··· Tekst do przeczytania ···
Niespodzianki na tomaszowskich szlakach

Niespodzianki na tomaszowskich szlakach

 

To był rajd pełen wrażeń! Zwiedzanie schronów, śladów po fabryczce trotylu, miejsc, gdzie kiedyś mieszkał Andrzej Frycz Modrzewski, a nawet… ręczne wyrabianie masła. Wycieczka była piesza, ale na jej miejsce uczestnicy dotarli koleją.

 

1 października członkowie Wojskowego Koła PTTK przy Klubie 25 Brygady Kawalerii Powietrznej z Tomaszowa Mazowieckiego zrzeszonego w Oddziale Łódzkim PTTK im. Jana Czeraszkiewicza oraz sympatycy ze środowiska wojskowego wyruszyli na VIII Tomaszowski Rajd Pieszy, którego trasa w tym roku promowała hasło programowe PTTK na lata 2021–2022, tj. „Kolej na PTTK – PTTK na kolej”.

Rajd rozpoczęto od zwiedzenia stacji PKP Tomaszów Mazowiecki, która kiedyś była stacją Kolei Iwangorodzko-Dąbrowskiej. Następnie uczestnicy rajdu pociągiem Łódzkiej Kolei Aglomeracyjnej udali się do miejscowości Skrzynki. Tam rozpoczęła się trasa piesza, która najpierw poprowadzona została w kierunku kompleksu czterech schronów biernych typu Regelbau 102V. Schrony te w czasie II wojny światowej należały do kwatery Anlage Mitte i miały być bunkrami pomocniczymi dla schronów kolejowych w Konewce i Jeleniu oraz bunkrów linii Pilicy. Po wojnie trzy z nich zostały wysadzone w powietrze przez dawną fabrykę materiałów wybuchowych z Niewiadowa, która tam prowadziła testy, a jeden zachował się do dziś nawet w dobrym stanie. Ruiny schronów zrobiły duże wrażenie na rajdowiczach, zwłaszcza ogrom tych powalonych budowli, których ściany mają grubość nawet do około 250 cm, a sufity – 180 cm.

Następnie turyści udali się w kierunku Niewiadowa, gdzie zwiedzali pozostałości infrastruktury pierwszego w Polsce zakładu trotylu. Fabryka Spółki Akcyjnej Polskie Zakłady Chemiczne „Nitrat” powstała w 1923 roku w Niewiadowie koło Ujazdu i aż do lat 60. XX wieku produkowała materiały wybuchowe. Do dziś w lesie można oglądać opuszczone pozostałości zakładu z początku XX wieku. Zachowała się rampa kolejowa, jeden z budynków, zbiornik przeciwpożarowy, kilka magazynów, wartownie oraz pole prób.
··· Wyciąg danych ···
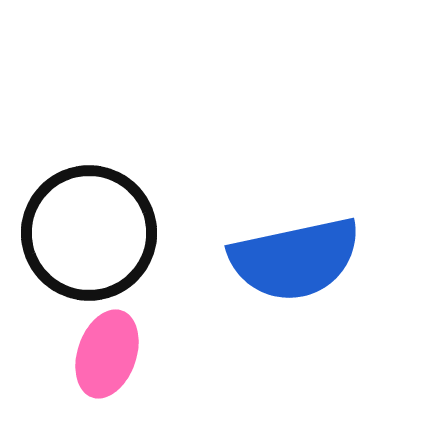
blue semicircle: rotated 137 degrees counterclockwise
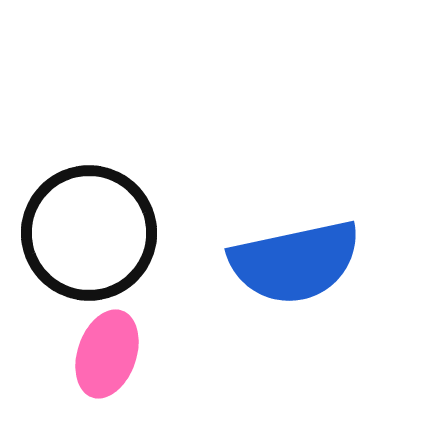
blue semicircle: moved 3 px down
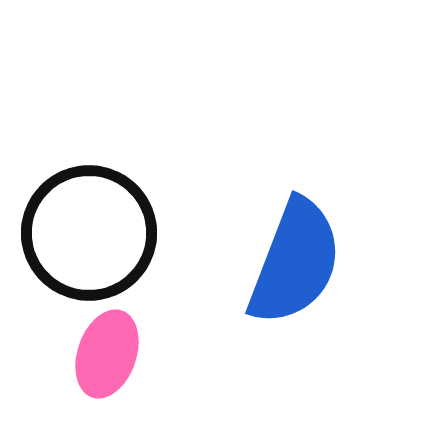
blue semicircle: rotated 57 degrees counterclockwise
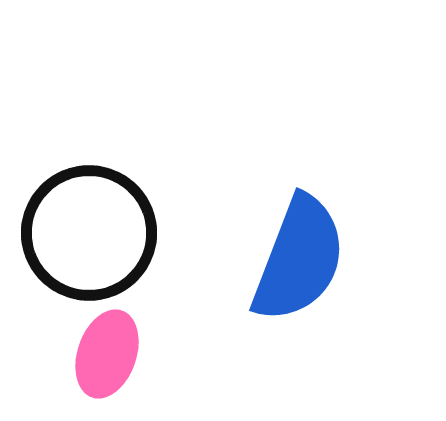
blue semicircle: moved 4 px right, 3 px up
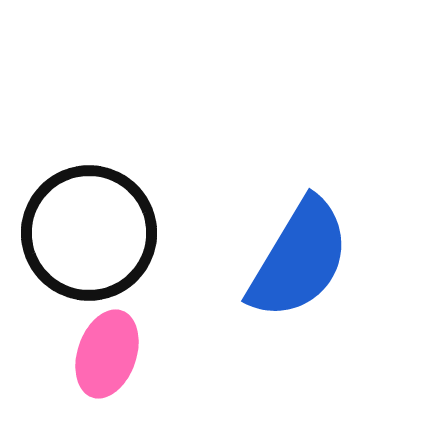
blue semicircle: rotated 10 degrees clockwise
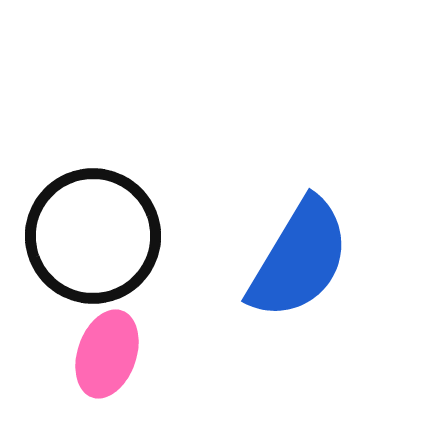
black circle: moved 4 px right, 3 px down
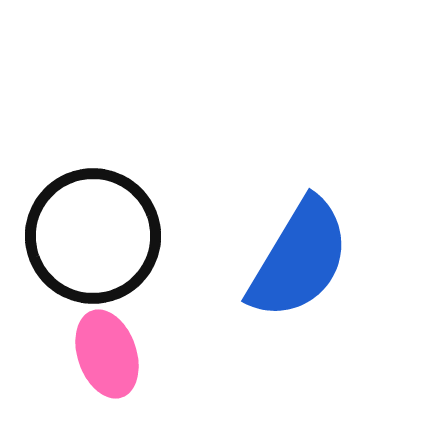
···
— Zadania —
1. Powtórz dosłownie fragment tekstu o rajdzie, zaczynając od „Rajd rozpoczęto od” i kończąc na „sufity – 180 cm.”.
2. Odpowiedz krótko na pytania dotyczące tekstu o rajdzie:
(a) Do jakiej miejscowości uczestnicy dojechali pociągiem Łódzkiej Kolei Aglomeracyjnej?
(b) Jaką grubość mają ściany schronów?
(c) W którym roku powstała fabryka „Nitrat” w Niewiadowie?
Dane nie odgrywają tu żadnej roli.

— Odpowiedzi —
1.
Rajd rozpoczęto od zwiedzenia stacji PKP Tomaszów Mazowiecki, która kiedyś była stacją Kolei Iwangorodzko-Dąbrowskiej. Następnie uczestnicy rajdu pociągiem Łódzkiej Kolei Aglomeracyjnej udali się do miejscowości Skrzynki. Tam rozpoczęła się trasa piesza, która najpierw poprowadzona została w kierunku kompleksu czterech schronów biernych typu Regelbau 102V. Schrony te w czasie II wojny światowej należały do kwatery Anlage Mitte i miały być bunkrami pomocniczymi dla schronów kolejowych w Konewce i Jeleniu oraz bunkrów linii Pilicy. Po wojnie trzy z nich zostały wysadzone w powietrze przez dawną fabrykę materiałów wybuchowych z Niewiadowa, która tam prowadziła testy, a jeden zachował się do dziś nawet w dobrym stanie. Ruiny schronów zrobiły duże wrażenie na rajdowiczach, zwłaszcza ogrom tych powalonych budowli, których ściany mają grubość nawet do około 250 cm, a sufity – 180 cm.

2.
(a) Do Skrzynek.
(b) Nawet do około 250 cm.
(c) W 1923 roku.